Somados todos os municípios atendidos neste momento, o Consórcio atende 16 milhões de habitantes. A meta é chegar a 20 milhões ao final de 2019, agregando novas cidades, algumas de grande porte. A média é de um milhão de habitantes/um empregado CIGA.

 

Eficiência

Moisés Diersmann – “A gente ganha quando a gente se junta. Sozinhos, não alcançamos vantagens”

 

Para o presidente do CIGA, Moisés Diersmann, prefeito de Luzerna, a força de um consórcio não está no espaço físico que ele ocupa, ou da tecnologia que detém, mas do número de consorciados, razão de ser da organização. Por isso, garante que o principal argumento para atrair novos consorciados é simples: “A gente ganha quando a gente se junta. Sozinhos, não alcançamos vantagens. E, falando de tecnologia, conseguimos ter mais velocidade a um custo mais reduzido, o que se traduz em eficiência para as administrações municipais e para os cidadãos”.

Diersmann, entusiasta dos sistemas de tecnologia da informação aplicados na gestão pública, afirmou que as soluções disponibilizadas pelo Consórcio permitem melhorar a gestão de qualquer processo. Ainda há prefeituras que gastam de forma errada por manterem processos antigos e burocráticos. O desperdício de recursos públicos é evidente em situações assim. “As soluções são caras para um município arcar sozinho. Mas se ele se junta com outros 10, 100, 316 municípios, que é o número atual de cidades consorciadas, é possível dar um salto tecnológico, acelerar e baratear os processos, deixando recursos e tempo para serem dedicados às áreas mais importantes, como saúde e educação”, defende.

Exemplo

Santa Catarina registrou, em agosto deste ano, 44,85% de inadimplência de Microempreendedores Individuais (MEI). No Brasil, esse índice chegou a 51,09%. Os dados são da Receita Federal e foram compilados em um software desenvolvido pelo Consórcio de Informática na Gestão Pública Municipal (CIGA), para o acompanhamento e fiscalização dos contribuintes municipais.
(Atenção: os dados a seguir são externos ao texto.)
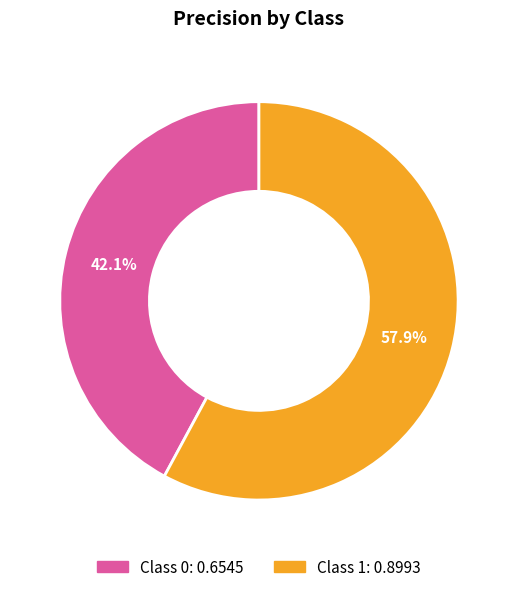

To the nearest percent, what is the difference between the largest and smallest slice percentages?

16%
O G-Simples é atualizado semanalmente e possibilita que os gestores municipais acompanhem os pagamentos de forma ágil, por meio de filtros e relatórios que podem indicar desde inadimplência, até indícios de sonegação de impostos. O sistema já permitiu, por exemplo, aumento da arrecadação municipal em mais de R$ 1,5 milhão, em apenas cinco meses, em Rio Branco (AC).

Já em João Pessoa (PB) foi possível levantar mais de R$ 30 milhões em divergências num levantamento recente. Em Santa Catarina, municípios como Lages, Joinville e Blumenau também usam a ferramenta para o acompanhamento e gestão do Simples. O G-Simples é um dos oito sistemas oferecidos pelo CIGA, aos 316 municípios consorciados em todo o Brasil.